We last wrote about this back in May. You can read that post here. This post is really the same song, different verse. In response to that post our friend Monica R. from the Grizzly Mama blog wrote, “…I was not at all prepared for the real world when I left high school. I was a fish out of water. I felt as if I had been raised in the woods by a pack of wolves…. ” I think that’s true for many of us.
We started hsing in 1988. When we started our reasons and our vision for
what we were doing could be summed up in about one word- reactionary. We had not vision for where we were going or who we were as a family- we simply knew where we were not going and what we were not doing. That’s a start- but it’s not enough to get you down the finish line. (That little sermonette is a freebie, btw)
We had very specific problems in the kindergarten our eldest (The Head Girl)attended. We wanted to remove her from those immediate problems, address them, and ‘return’ her (like a package?) to the public school in another two or three years when we would be living in a different school district.
Each year we homeschooled we our reasons and our vision expanded. It was not until she was 10 or 11 that we realized we were never putting our children in public school again. We had grown in our beliefs about what this whole parenting/education/learning adventure was all about, and it no longer had anything to with what the schools were like, and everything to do with us and what we were like.
When we first began homeschooling, I was concerned about the socialization question. IN fact, it’s one of the first questions I asked my homeschooling mentor. I
signed up for lots of activities, clubs, groups, and so forth. We dropped them
all as we developed our thinking on socialization further.

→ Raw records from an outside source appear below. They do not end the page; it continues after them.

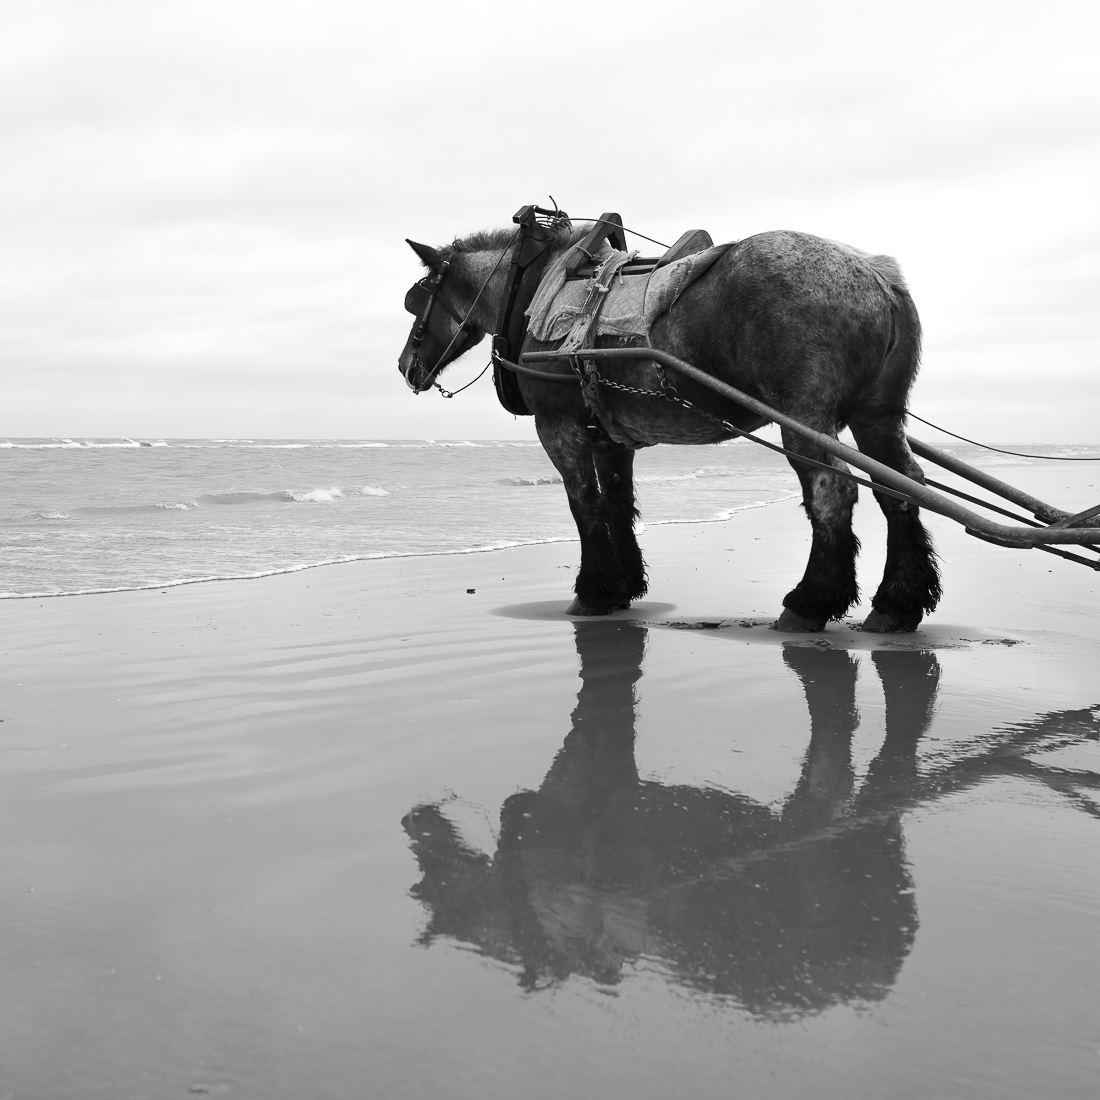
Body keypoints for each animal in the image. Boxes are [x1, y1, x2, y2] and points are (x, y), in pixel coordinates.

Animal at [398, 221, 942, 632]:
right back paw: (897, 604)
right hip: (877, 416)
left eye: (417, 299)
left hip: (805, 417)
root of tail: (876, 274)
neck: (532, 290)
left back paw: (809, 603)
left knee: (832, 493)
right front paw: (622, 587)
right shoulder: (610, 438)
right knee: (902, 488)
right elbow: (618, 505)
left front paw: (592, 592)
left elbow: (584, 505)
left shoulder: (559, 427)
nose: (406, 366)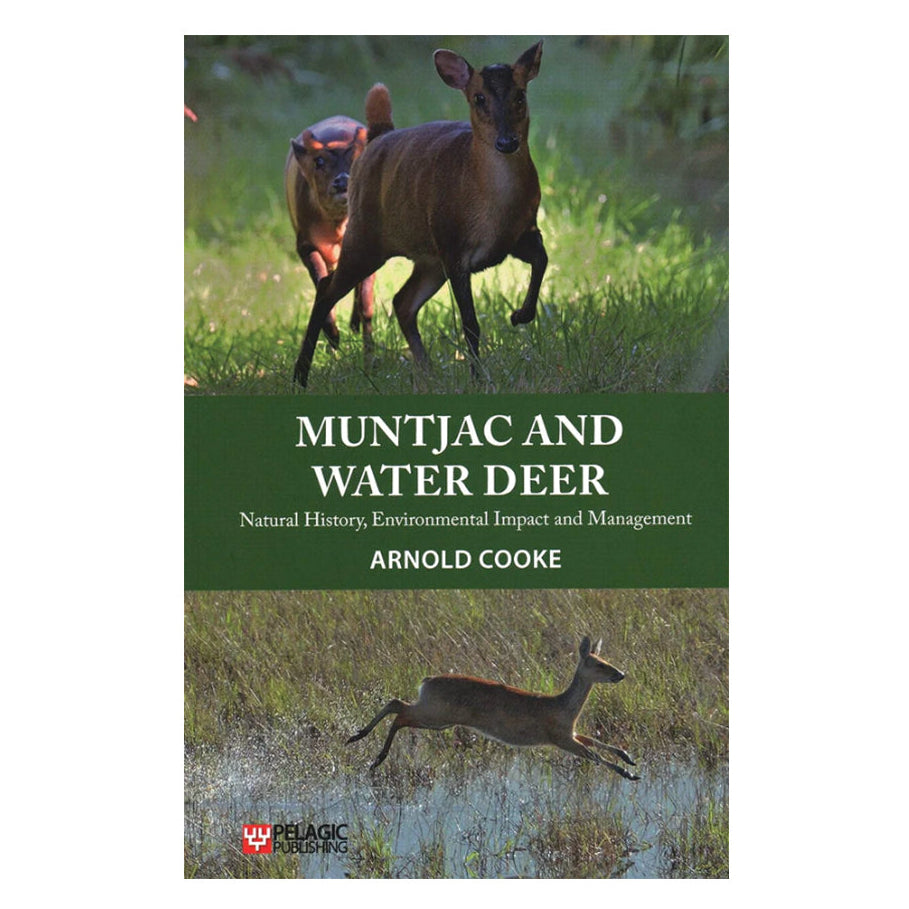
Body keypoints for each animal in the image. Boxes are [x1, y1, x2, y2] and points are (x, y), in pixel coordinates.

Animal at [284, 114, 376, 351]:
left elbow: (366, 300)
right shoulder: (304, 243)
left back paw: (354, 325)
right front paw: (333, 335)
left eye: (358, 157)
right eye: (319, 161)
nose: (342, 181)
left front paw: (368, 345)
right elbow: (320, 281)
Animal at [346, 636, 640, 780]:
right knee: (400, 711)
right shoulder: (559, 737)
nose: (621, 674)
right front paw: (629, 774)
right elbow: (594, 755)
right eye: (599, 663)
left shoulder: (570, 733)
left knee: (397, 705)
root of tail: (426, 681)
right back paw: (374, 754)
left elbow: (596, 743)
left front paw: (628, 757)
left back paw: (360, 740)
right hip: (436, 714)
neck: (564, 706)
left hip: (436, 715)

We picked up one or two again from time to time, but now we do the things we do
because the activities themselves are worthwhile or valuable to us on their
own. We no longer choose our outside activities based on ‘socialization opportunities.’ We’ve found that what we mean and desire under the category ‘socialization’ occurs in more natural settings and not so much in large herds.
If you or somebody you know is concerned about socialization, I would suggest that you or your concerned friend or family member ask some questions about socialization. If you ask yourself these questions it will help you work out some answers that may surprise you. Here are a few suggested questions to consider. This is by no means an inclusive list. The first question is the most important.
1. Define what you mean by socialization. Write down your definition.
When people ask me the ‘S’ question I always respond by first asking them what they mean by socialization. I have been astonished at how many people do not have any idea what they mean. Allan Bloom said about certain ‘catch-phrase’ words, “These words are there where thoughts should be, and their disappearance would reveal the void. The exercise would be an excellent one, for it might start people thinking about what they really believe, about what lies behind the formulas.”*
I think socialization is one of those words, a word which, like the others Alan Bloom talks about, is not a reason but has been substituted for reason itself. It’s a formula, and most people have long forgotten (if they ever really knew) what it is they mean when they invoke that formula.
In most cases, when I ask somebody what it is he means by socialization, he cannot define it, realizes he hasn’t ever thought of it, and the conversation takes a sharp turn into some interesting territory- but that’s surely another post. In a few cases somebody will have thought about it and will have some sort of definition. In that case, it’s time to flesh out the conversation with a few more questions- not necessarily all of them, your friends are not on trial, but one or two of these would might help bring more thought and less formulae to the discussion:
2. Why do you think so?
3. What do you want from this thing you call socialization?
4. Why do you think that a good thing?
5. Assuming that the goals you expect to see from socialization are good things, have you thought about the best ways to meet those goals?
6. Is public school the best or only way to meet those goals? Could you accomplish the same goals through some other method?
7. Think of other skills or goals you have for your children, perhaps learning Spanish or good grammar, or the times table, or always telling the truth. Do you think they would best learn those things by the same process you have in mind for
Let me illustrate:
What I meant by socialization when I first asked this questions was simply good
social skills. A wise hsing mom pointed out to me that if I wanted my child to
learn French I would want her to be instructed by somebody who knew French.
Why then, she asked, did I think it was a good thing for her to learn good
social skills from 30 other 6 year olds who also didn’t have good social skills.
I couldn’t answer her.
Here are some other ‘S’ word questions:
Do your friends all share the same birth year as you?
Do children benefit from friendships with children and adults in other age groups, or should they be isolated the better part of the day with children exactly their own age?
Do your friends all live within the same geographic region (i.e. school district) as you?
Would your child benefit from friendships with people outside your local school district?
Are your friendships based on age and location or on shared goals, interests,
As Allan Bloom points out, when it comes to these little formulaic words which subsitute for thought, we “have taken these words, which point to a rich lode of questions, and treated them as though they were answers, in order to avoid confronting them ourselves.” We learn some interesting things when we start asking ourselves questions.
Incidentally, it was while on my morning visit to the always thought provoking Wittingshire that I read Allan Bloom quotes above and went off on this little rabbit trail of my own. Bloom is specifically talking about a different set of words, and I believe a reading of that post will reward you for your time. Do pay them a visit.